[Page images and extracted text]
○ ○ ○ ○ ○
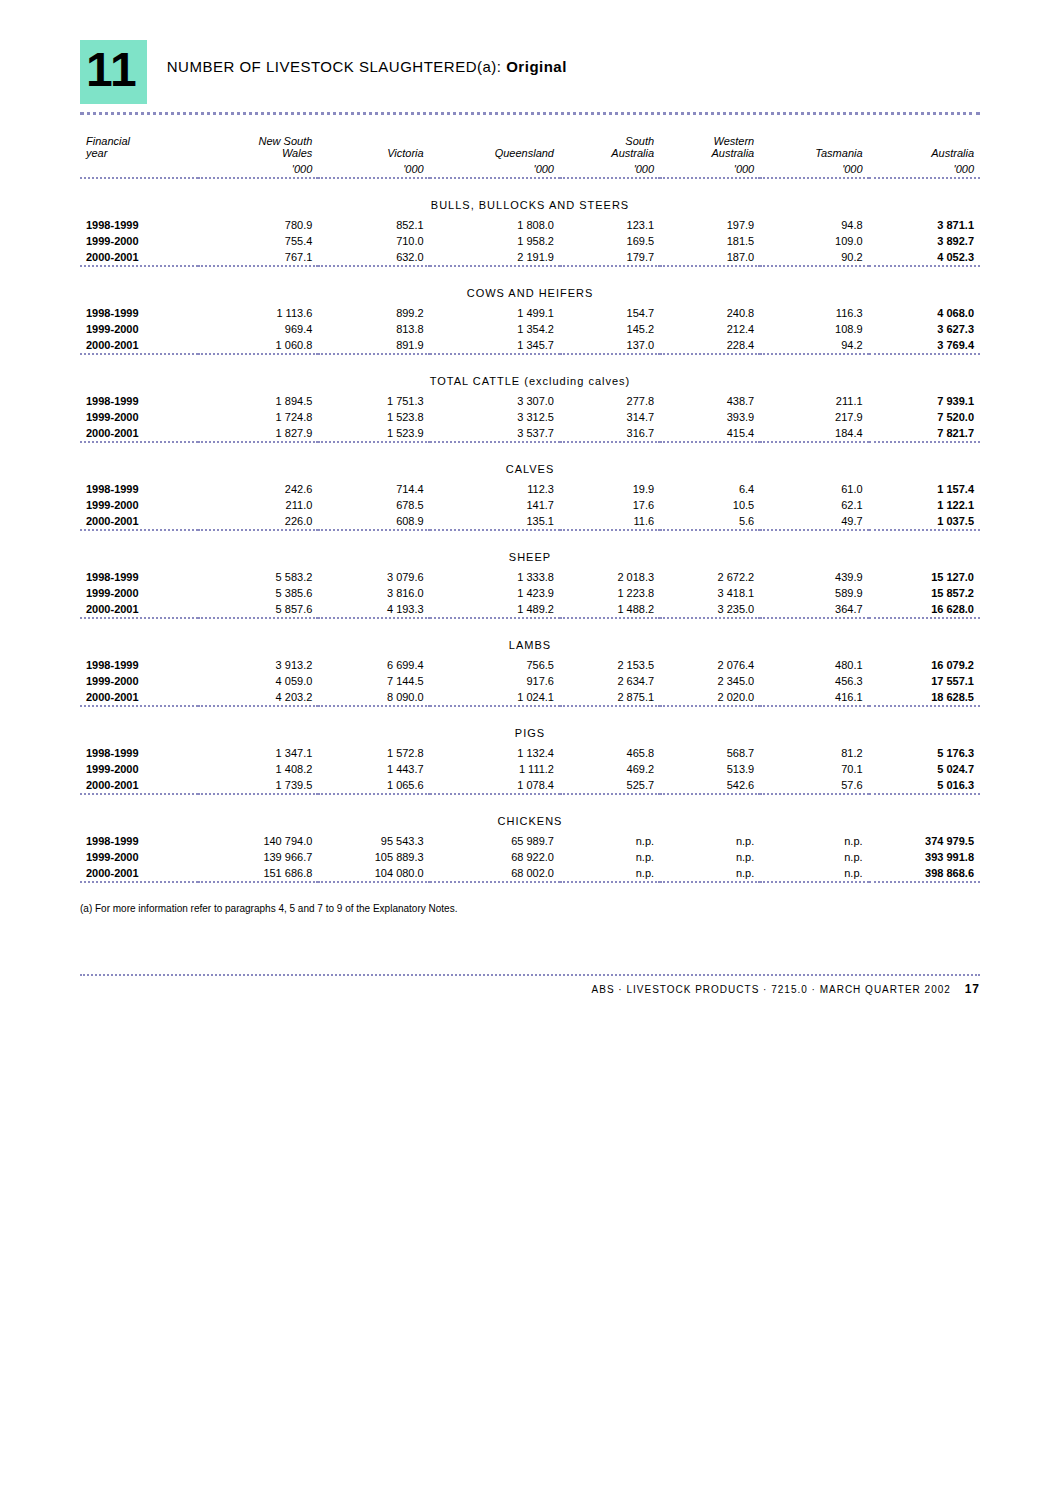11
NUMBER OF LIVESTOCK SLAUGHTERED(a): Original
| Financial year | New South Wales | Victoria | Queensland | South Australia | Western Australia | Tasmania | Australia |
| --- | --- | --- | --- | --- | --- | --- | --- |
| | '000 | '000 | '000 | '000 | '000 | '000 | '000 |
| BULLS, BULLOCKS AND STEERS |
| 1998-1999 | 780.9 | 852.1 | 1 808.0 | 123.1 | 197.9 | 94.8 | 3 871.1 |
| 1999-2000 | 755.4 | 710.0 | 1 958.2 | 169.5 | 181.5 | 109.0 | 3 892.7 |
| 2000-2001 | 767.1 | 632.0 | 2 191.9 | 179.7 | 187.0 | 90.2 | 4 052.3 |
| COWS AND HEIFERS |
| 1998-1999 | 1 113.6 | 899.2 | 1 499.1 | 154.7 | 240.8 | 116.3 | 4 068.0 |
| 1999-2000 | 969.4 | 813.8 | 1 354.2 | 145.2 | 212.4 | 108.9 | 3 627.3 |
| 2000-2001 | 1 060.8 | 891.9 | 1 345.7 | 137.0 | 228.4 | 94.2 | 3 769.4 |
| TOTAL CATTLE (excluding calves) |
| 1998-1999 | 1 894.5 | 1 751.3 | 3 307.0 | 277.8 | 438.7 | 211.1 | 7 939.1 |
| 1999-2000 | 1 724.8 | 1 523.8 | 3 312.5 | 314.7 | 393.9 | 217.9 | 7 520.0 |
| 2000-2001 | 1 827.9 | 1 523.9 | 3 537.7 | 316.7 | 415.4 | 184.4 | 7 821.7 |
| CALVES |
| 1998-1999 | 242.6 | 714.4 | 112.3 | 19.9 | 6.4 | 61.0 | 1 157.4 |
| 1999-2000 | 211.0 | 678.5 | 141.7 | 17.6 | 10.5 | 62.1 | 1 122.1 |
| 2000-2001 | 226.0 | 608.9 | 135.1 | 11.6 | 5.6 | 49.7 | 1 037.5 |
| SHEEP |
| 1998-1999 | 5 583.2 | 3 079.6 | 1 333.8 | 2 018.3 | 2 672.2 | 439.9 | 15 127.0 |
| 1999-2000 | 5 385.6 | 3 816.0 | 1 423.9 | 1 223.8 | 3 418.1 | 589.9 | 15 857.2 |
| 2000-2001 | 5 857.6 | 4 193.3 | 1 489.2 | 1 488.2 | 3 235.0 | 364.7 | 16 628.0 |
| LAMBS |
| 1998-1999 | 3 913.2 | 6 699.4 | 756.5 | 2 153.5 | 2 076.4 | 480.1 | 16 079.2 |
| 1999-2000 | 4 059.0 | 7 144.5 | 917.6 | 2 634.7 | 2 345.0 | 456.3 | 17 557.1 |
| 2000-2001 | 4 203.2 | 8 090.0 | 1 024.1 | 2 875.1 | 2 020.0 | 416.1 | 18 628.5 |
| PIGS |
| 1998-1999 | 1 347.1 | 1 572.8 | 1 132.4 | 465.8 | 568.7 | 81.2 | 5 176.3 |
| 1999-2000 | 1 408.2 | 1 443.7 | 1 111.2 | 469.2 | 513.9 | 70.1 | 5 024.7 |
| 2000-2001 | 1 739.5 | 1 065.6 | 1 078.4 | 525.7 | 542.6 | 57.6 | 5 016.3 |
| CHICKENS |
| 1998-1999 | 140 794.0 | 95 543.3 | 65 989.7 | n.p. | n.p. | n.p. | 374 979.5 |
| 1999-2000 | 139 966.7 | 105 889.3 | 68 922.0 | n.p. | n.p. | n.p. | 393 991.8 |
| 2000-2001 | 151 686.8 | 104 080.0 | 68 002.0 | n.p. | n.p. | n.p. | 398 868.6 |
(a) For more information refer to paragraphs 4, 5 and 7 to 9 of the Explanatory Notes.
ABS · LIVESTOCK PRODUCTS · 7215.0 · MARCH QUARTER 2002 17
○ ○ ○ ○ ○
» **What needs to be done**: All entries should be restated word for word; no images belong in the copy.

» **Reply to the task**:
11
NUMBER OF LIVESTOCK SLAUGHTERED(a): Original
| Financial year | New South Wales | Victoria | Queensland | South Australia | Western Australia | Tasmania | Australia |
| --- | --- | --- | --- | --- | --- | --- | --- |
| | '000 | '000 | '000 | '000 | '000 | '000 | '000 |
| BULLS, BULLOCKS AND STEERS |
| 1998-1999 | 780.9 | 852.1 | 1 808.0 | 123.1 | 197.9 | 94.8 | 3 871.1 |
| 1999-2000 | 755.4 | 710.0 | 1 958.2 | 169.5 | 181.5 | 109.0 | 3 892.7 |
| 2000-2001 | 767.1 | 632.0 | 2 191.9 | 179.7 | 187.0 | 90.2 | 4 052.3 |
| COWS AND HEIFERS |
| 1998-1999 | 1 113.6 | 899.2 | 1 499.1 | 154.7 | 240.8 | 116.3 | 4 068.0 |
| 1999-2000 | 969.4 | 813.8 | 1 354.2 | 145.2 | 212.4 | 108.9 | 3 627.3 |
| 2000-2001 | 1 060.8 | 891.9 | 1 345.7 | 137.0 | 228.4 | 94.2 | 3 769.4 |
| TOTAL CATTLE (excluding calves) |
| 1998-1999 | 1 894.5 | 1 751.3 | 3 307.0 | 277.8 | 438.7 | 211.1 | 7 939.1 |
| 1999-2000 | 1 724.8 | 1 523.8 | 3 312.5 | 314.7 | 393.9 | 217.9 | 7 520.0 |
| 2000-2001 | 1 827.9 | 1 523.9 | 3 537.7 | 316.7 | 415.4 | 184.4 | 7 821.7 |
| CALVES |
| 1998-1999 | 242.6 | 714.4 | 112.3 | 19.9 | 6.4 | 61.0 | 1 157.4 |
| 1999-2000 | 211.0 | 678.5 | 141.7 | 17.6 | 10.5 | 62.1 | 1 122.1 |
| 2000-2001 | 226.0 | 608.9 | 135.1 | 11.6 | 5.6 | 49.7 | 1 037.5 |
| SHEEP |
| 1998-1999 | 5 583.2 | 3 079.6 | 1 333.8 | 2 018.3 | 2 672.2 | 439.9 | 15 127.0 |
| 1999-2000 | 5 385.6 | 3 816.0 | 1 423.9 | 1 223.8 | 3 418.1 | 589.9 | 15 857.2 |
| 2000-2001 | 5 857.6 | 4 193.3 | 1 489.2 | 1 488.2 | 3 235.0 | 364.7 | 16 628.0 |
| LAMBS |
| 1998-1999 | 3 913.2 | 6 699.4 | 756.5 | 2 153.5 | 2 076.4 | 480.1 | 16 079.2 |
| 1999-2000 | 4 059.0 | 7 144.5 | 917.6 | 2 634.7 | 2 345.0 | 456.3 | 17 557.1 |
| 2000-2001 | 4 203.2 | 8 090.0 | 1 024.1 | 2 875.1 | 2 020.0 | 416.1 | 18 628.5 |
| PIGS |
| 1998-1999 | 1 347.1 | 1 572.8 | 1 132.4 | 465.8 | 568.7 | 81.2 | 5 176.3 |
| 1999-2000 | 1 408.2 | 1 443.7 | 1 111.2 | 469.2 | 513.9 | 70.1 | 5 024.7 |
| 2000-2001 | 1 739.5 | 1 065.6 | 1 078.4 | 525.7 | 542.6 | 57.6 | 5 016.3 |
| CHICKENS |
| 1998-1999 | 140 794.0 | 95 543.3 | 65 989.7 | n.p. | n.p. | n.p. | 374 979.5 |
| 1999-2000 | 139 966.7 | 105 889.3 | 68 922.0 | n.p. | n.p. | n.p. | 393 991.8 |
| 2000-2001 | 151 686.8 | 104 080.0 | 68 002.0 | n.p. | n.p. | n.p. | 398 868.6 |
(a) For more information refer to paragraphs 4, 5 and 7 to 9 of the Explanatory Notes.
ABS · LIVESTOCK PRODUCTS · 7215.0 · MARCH QUARTER 2002 17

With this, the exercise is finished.